The White House Council on Environmental Quality (CEQ) recently released interim guidance on Carbon Capture, Utilization, and Sequestration (CCUS) to assist federal agencies with regulation, permitting, and associated activities. We filed comments urging CEQ to update the guidance document with additional targeted recommendations for agencies. Our comments offer the following suggestions:

  • CEQ should encourage agencies to develop more transparent monitoring, reporting and verification (MRV) programs. This will help build public confidence in the effectiveness and safety of CCUS, avoid possible fraud, and enable vast improvements in carbon offset and removal regimes that play crucial roles in some states’ net-zero-greenhouse gas laws and many companies’ climate strategies. MRV systems should be externally verifiable to the extent possible, and agencies should analyze MRV technology gaps and stimulate the development of useful technologies.

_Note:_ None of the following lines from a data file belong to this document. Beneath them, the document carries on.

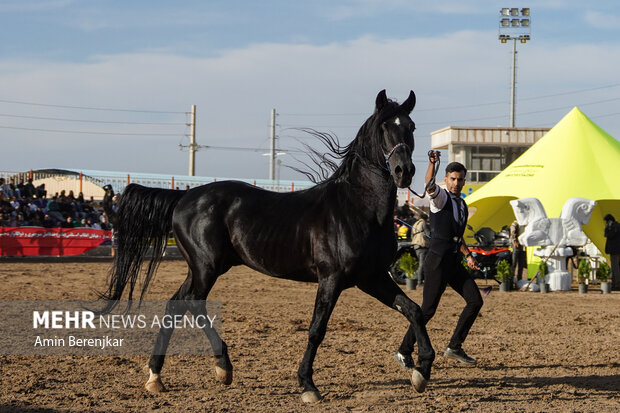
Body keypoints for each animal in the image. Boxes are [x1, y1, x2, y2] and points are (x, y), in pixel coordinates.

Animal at [99, 90, 434, 402]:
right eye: (383, 127)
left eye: (411, 126)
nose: (404, 171)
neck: (357, 208)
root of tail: (184, 197)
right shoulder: (332, 278)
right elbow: (316, 329)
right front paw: (307, 385)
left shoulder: (371, 278)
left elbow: (414, 310)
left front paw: (421, 370)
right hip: (206, 268)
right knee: (193, 303)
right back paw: (222, 367)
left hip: (201, 268)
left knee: (175, 305)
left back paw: (157, 376)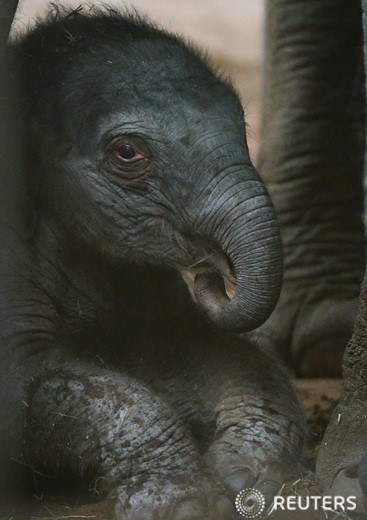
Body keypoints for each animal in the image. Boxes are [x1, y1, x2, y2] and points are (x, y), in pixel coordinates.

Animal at [0, 8, 304, 520]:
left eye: (243, 124)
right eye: (128, 152)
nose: (214, 274)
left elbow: (213, 357)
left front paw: (247, 479)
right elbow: (34, 380)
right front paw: (190, 505)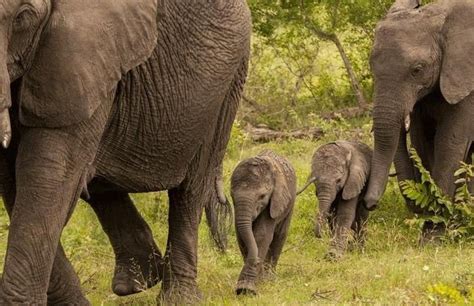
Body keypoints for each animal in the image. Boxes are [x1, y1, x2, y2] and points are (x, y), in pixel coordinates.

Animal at [0, 0, 252, 304]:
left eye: (22, 17)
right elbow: (16, 181)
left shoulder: (83, 55)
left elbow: (47, 176)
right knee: (98, 184)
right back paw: (139, 279)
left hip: (225, 85)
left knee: (191, 189)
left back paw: (177, 297)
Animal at [231, 149, 296, 296]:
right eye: (232, 196)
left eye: (262, 196)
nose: (255, 263)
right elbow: (242, 237)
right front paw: (251, 285)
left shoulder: (275, 200)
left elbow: (262, 235)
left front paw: (247, 289)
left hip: (290, 203)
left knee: (280, 236)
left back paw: (269, 278)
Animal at [364, 0, 472, 219]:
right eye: (372, 68)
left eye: (417, 70)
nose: (369, 205)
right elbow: (422, 139)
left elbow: (449, 141)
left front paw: (437, 221)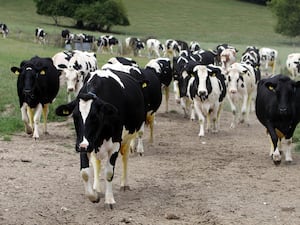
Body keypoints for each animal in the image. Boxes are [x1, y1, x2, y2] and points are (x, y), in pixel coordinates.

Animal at [56, 67, 146, 207]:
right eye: (75, 117)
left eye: (95, 117)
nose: (83, 145)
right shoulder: (84, 144)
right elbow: (85, 172)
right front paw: (93, 196)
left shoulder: (115, 145)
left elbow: (109, 172)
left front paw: (109, 200)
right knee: (96, 163)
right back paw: (96, 188)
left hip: (128, 137)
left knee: (125, 157)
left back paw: (124, 184)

  • CEQ should advise agencies to focus their resources primarily on CCUS activities and projects with the greatest expected net benefits, such as prioritizing carbon dioxide removal over approaches that entail greater lifecycle emissions or local environmental impacts. CEQ’s guidance should encourage agencies to clearly differentiate between direct air capture (DAC), point-source capture, and other categories of CCUS in both their prioritization decisions and their public communications.

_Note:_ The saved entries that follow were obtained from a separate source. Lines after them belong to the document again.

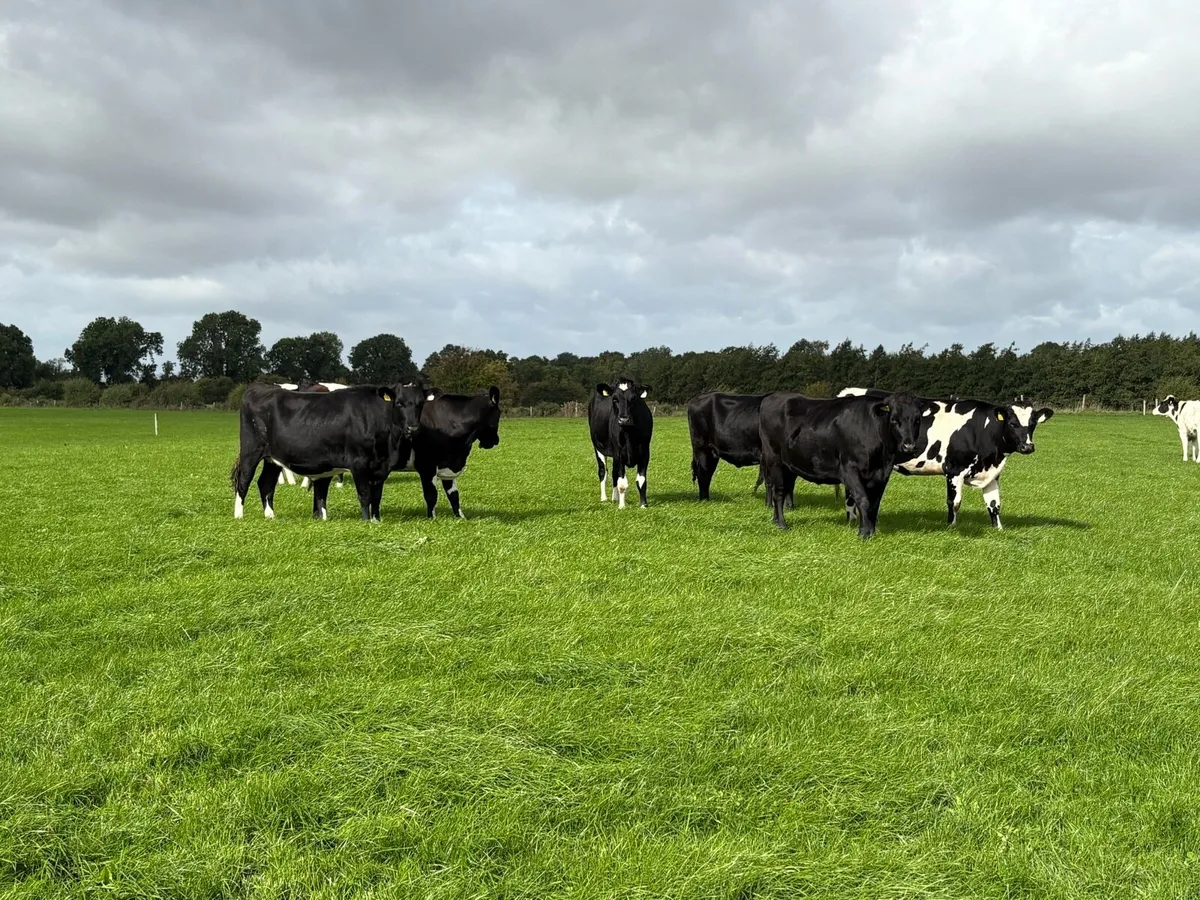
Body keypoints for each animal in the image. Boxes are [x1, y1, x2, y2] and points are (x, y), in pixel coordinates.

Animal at [231, 381, 433, 521]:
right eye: (399, 403)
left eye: (420, 404)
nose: (413, 428)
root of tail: (260, 387)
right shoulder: (358, 463)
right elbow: (365, 495)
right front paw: (366, 521)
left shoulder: (381, 467)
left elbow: (376, 496)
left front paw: (376, 520)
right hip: (251, 450)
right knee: (244, 481)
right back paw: (239, 515)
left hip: (273, 458)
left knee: (265, 484)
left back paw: (270, 516)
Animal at [391, 386, 502, 519]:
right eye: (499, 415)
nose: (496, 440)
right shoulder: (427, 465)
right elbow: (431, 495)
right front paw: (432, 519)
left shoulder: (448, 465)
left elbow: (454, 495)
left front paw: (461, 518)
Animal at [590, 378, 653, 509]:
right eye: (614, 399)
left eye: (633, 399)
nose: (624, 419)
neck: (629, 434)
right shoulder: (619, 453)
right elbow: (622, 483)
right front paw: (622, 506)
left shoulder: (645, 452)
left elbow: (641, 480)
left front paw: (643, 505)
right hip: (598, 447)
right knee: (603, 471)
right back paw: (604, 498)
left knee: (614, 473)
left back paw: (615, 498)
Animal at [759, 391, 931, 538]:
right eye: (894, 419)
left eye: (917, 420)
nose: (909, 447)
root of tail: (771, 397)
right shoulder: (849, 470)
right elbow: (862, 499)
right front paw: (864, 534)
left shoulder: (882, 473)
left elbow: (874, 504)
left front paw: (870, 531)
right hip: (774, 460)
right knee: (779, 492)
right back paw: (782, 524)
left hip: (789, 466)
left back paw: (775, 520)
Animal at [838, 387, 1054, 528]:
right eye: (1011, 423)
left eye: (1033, 423)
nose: (1027, 446)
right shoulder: (955, 470)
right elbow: (954, 502)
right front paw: (951, 527)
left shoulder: (992, 472)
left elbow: (994, 504)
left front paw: (998, 529)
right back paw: (852, 520)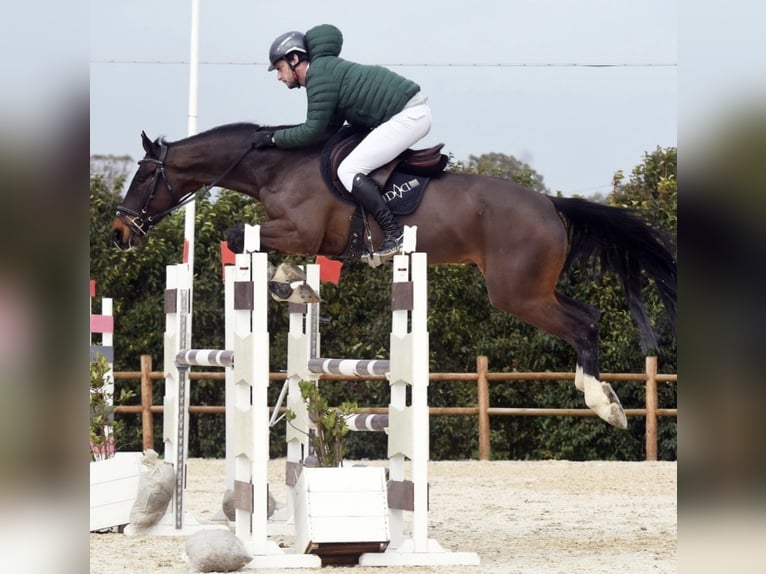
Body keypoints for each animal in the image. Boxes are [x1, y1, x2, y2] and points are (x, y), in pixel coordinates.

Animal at [111, 122, 677, 429]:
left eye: (141, 176)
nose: (119, 233)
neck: (277, 167)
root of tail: (550, 203)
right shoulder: (307, 237)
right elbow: (268, 252)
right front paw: (296, 283)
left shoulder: (298, 229)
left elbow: (236, 235)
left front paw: (287, 281)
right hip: (534, 288)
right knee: (590, 315)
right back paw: (603, 398)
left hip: (517, 293)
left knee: (581, 325)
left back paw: (602, 403)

  • CEQ should encourage agencies to overtly prioritize community participation, environmental justice, and the generation of local net benefits in the creation of the four regional DAC hubs established by the Infrastructure Investment and Jobs Act.
  • CEQ should advise agencies to address discrepancies in lifecycle analysis burdens for CCUS tax credits offered under Section 45Q of the Internal Revenue Code. Currently, developers of carbon utilization projects face more burdensome requirements to receive 45Q tax credits than do developers of enhanced oil recovery projects. Agencies can provide resources to help remedy this discrepancy.